4 Kontroversi Gereja Unifikasi di Kasus Abe: Cuci Otak-Palak Jemaat
Gereja Unifikasi menjadi sorotan setelah terseret kasus pembunuhan mantan Perdana Menteri Jepang Shinzo Abe.
Pelaku pembunuhan Abe, Tetsuya Yamagami, mengaku menembak mati sang eks PM Jepang karena dendam dengan Gereja Unifikasi yang disebut terkait dengan keluarga eks PM Jepang tersebut.
Gereja Unifikasi mengonfirmasi bahwa ibu Yamagami merupakan anggota kelompok tersebut. Namun, pihak gereja tak memberikan detail terkait berapa donasi yang diberikan ibu Yamagami.
Gereja yang juga dikenal sebagai Federasi Keluarga untuk Perdamaian Dunia dan Unifikasi itu didirikan pada 1954 di Korea Selatan oleh pemuka agama Moon Sun-myung. Moon mengaku mendapat ilham dari Tuhan dan memproklamirkan diri sebagai mesias.
Gereja Unifikasi terkenal akibat sejumlah ajarannya yang nyentrik, salah satunya konsep taaruf. Yakni menjodohkan para pengikutnya di momen pertama bertemu dan menikahkan mereka secara massal.

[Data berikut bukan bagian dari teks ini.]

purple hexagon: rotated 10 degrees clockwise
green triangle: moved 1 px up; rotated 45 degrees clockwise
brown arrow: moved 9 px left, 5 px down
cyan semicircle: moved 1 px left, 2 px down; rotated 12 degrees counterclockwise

Berikut beberapa kontroversi yang menyelimuti Gereja Unifikasi:
1. Gelar Nikah Massal saat Pandemi
Gereja Unifikasi melakukan pernikahan dalam skala besar sebagai salah satu cara untuk memenuhi tujuan penciptaan, dikutip dari Britannica.
Para pengikutnya percaya pernikahan merupakan salah satu cara membangun Kerajaan Allah di Bumi.
Pada 2020, sekitar 30 ribu orang dari 64 negara, termasuk pasangan yang sudah dan belum menikah, ikut serta dalam acara pernikahan massal di Pusat Perdamaian Dunia Cheongshim di Provinsi Gyeonggi. Acara tersebut disiarkan langsung secara global.
Saat itu, pernikahan massal diikuti 6.000 pasangan. Banyak dari mereka berasal dari berbagai negara di dunia hanya untuk bertemu dengan calon pasangan sehidup semati untuk pertama kali langsung di hari pernikahan mereka.
Sebagaimana diberitakan ABC News, hampir semua orang yang menikah dalam pernikahan massal ini dijodohkan oleh Moon.
Tak hanya itu, orang yang dijodohkan oleh gereja harus bersumpah bahwa mereka perawan. Setelah menikah, pasangan juga tidak boleh melakukan hubungan seksual selama minimal 40 hari.
Di Jepang, jaringan 300 pengacara telah menggugat gereja karena praktik kontroversialnya dan mendesak politikus Jepang termasuk Abe yang terikat organisasi itu untuk berhenti mendukung gereja tersebut.
Dalam petisi tahun lalu, para pengacara menuduh gereja menindas hak asasi manusia para pengikutnya, memecah hingga menghancurkan keluarga, dan menyebabkan "efek buruk yang serius" pada masyarakat Jepang.